Ostersonntag 1945: ein warmer, sonniger Tag, kein Schießen, keine Bomber der Amerikaner in nördlicher Richtung - ich liege in der Sonne und genieße die Ruhe. Ist das der Friede? Allmählich wird die Lage auch hier brenzlig. Drum: ab nach Hause. Aber wohin? Die Russen stehen knapp vor Wien. Auf jeden Fall einmal hier weg und nach Spanheim in die dortige NAPOLA: Ein Großteil des Stiftes St. Paul im Lavanttal war in eine NAPOLA umgemodelt worden. Aber wie dorthin kommen? Ein LKW mit Anhänger wurde irgendwie aufgetrieben und erwartet uns unten an der Straße. Unterwegs plötzlich Alarm: "Tiefflieger". Der LKW fährt in den Straßengraben unter die dort stehenden Bäume. Wir liegen hinter dem LKW. Kein direkter Angriff - darum wieder weiter. Der Fahrer meldet einen Achsbruch. Nichts geht, bzw. fährt mehr.

Über freies Feld marschieren wir 2 Stunden lang auf einem Güterweg zur nächsten Bahnstation. Ein Personenzug nach Unterdrauburg wollt ihr? So etwas fährt hier nicht mehr. Doch gegen Abend kommt ein streng bewachter Militärzug mit Panzern, LKW und Soldaten. Wir dürfen mitfahren. An Schlaf ist nicht zu denken. Neben der Strecke brennen an vielen Stellen Feuer. Partisanen stehen dort, getrauen sich aber nicht zu schießen wegen der zu erwartenden heftigen Antwort. Frühmorgens Ankunft in Unterdrauburg. Die NSV labt uns mit Erbsensuppe und Roggenbrot. Noch eine Stunde marschieren wir hundemüde zur nächsten Bahnstation im Lavanttal. Vor Mittag sind wir endlich da. Müde, schlafen, schlafen . . .

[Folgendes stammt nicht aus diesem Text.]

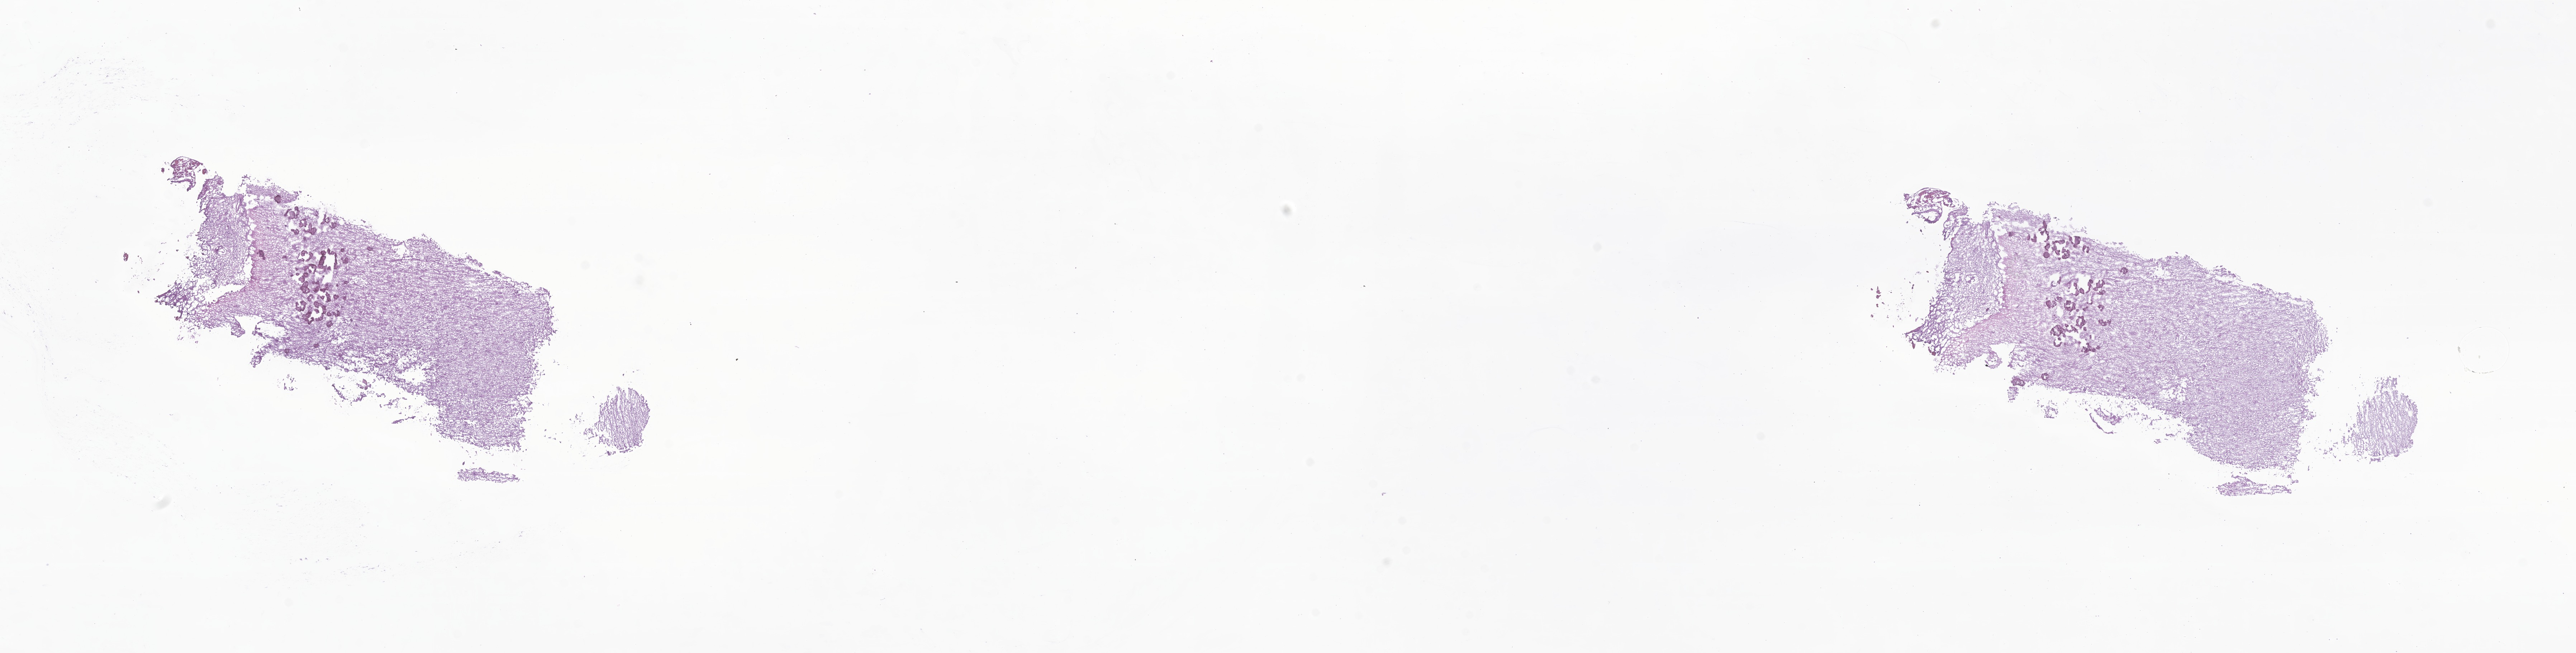
Haematoxylin and eosin whole-slide image of tumor tissue from the brain, whole scanned area (about 30.3 x 7.7 mm) shown as a low-resolution overview; cryosection (OCT / tissue freezing medium). Patient: female, age 224 months.
- diagnosis: Ganglioglioma, NOS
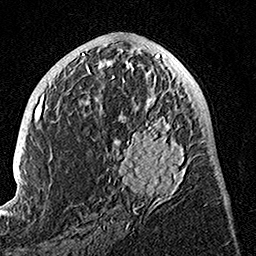
Breast MRI, one axial slice. Slice 61 of 160 in the series (ordered by position). Cropped to one breast. Dynamic contrast-enhanced series, time point 2 of 7 at this slice position (early post-contrast). 1.5 T. TE 3.5 ms, TR 7.2 ms. 1 mm slice thickness. 256 × 256 image matrix, field of view 165 × 165 mm. Female patient.
Annotated regions visible in this slice (semi-automatic segmentation, software-assisted and operator-edited):
- enhancing-tissue mask used for the functional tumour volume (all voxels passing the contrast-enhancement thresholds inside the analysis volume; usually the tumour): bounding box [x1, y1, x2, y2] px = [89, 74, 193, 225]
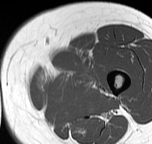
MRI of an extremity soft-tissue mass, one axial slice. Position 13 of 57 along the scan axis. MR volume resampled by the dataset authors to the PET/CT grid (not the native acquisition matrix). 3.27 mm slice thickness. 152 × 144 image matrix, field of view 148 × 141 mm. Female patient. Case-level facts recorded for this patient, not image findings: histological type: pleiomorphic leiomyosarcoma; grade: intermediate; site of the primary tumour: left thigh.
Structures marked on this image (expert contour drawn on MRI and transferred to this co-registered scan by the dataset authors):
- gross tumour volume including surrounding oedema: bounding box (x1, y1, x2, y2) in pixels: (40, 67, 103, 93)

Eine erschreckende Nachricht kommt zu uns: In der nächsten Nacht haben die Partisanen Unterdrauburg überfallen und -zig Menschen getötet. Wir wären da mitten drin gewesen. Eine Meldung im Radio: Adolf Hitler habe bis zu seinem Tode heldenhaft gekämpft. Das Ende des Krieges steht unmittelbar bevor. Was geschieht mit uns? Viele von uns werden bei Bauern in der Umgebung untergebracht. Ich erhalte eine Postkarte von meiner Mutter, die sich nach Kufstein in Tirol durchgeschlagen hatte. Aufgegeben am Morgen bevor dort die Amerikaner einrückten. Drei Tage später ist sie in St. Paul. Die Post funktioniert noch bestens.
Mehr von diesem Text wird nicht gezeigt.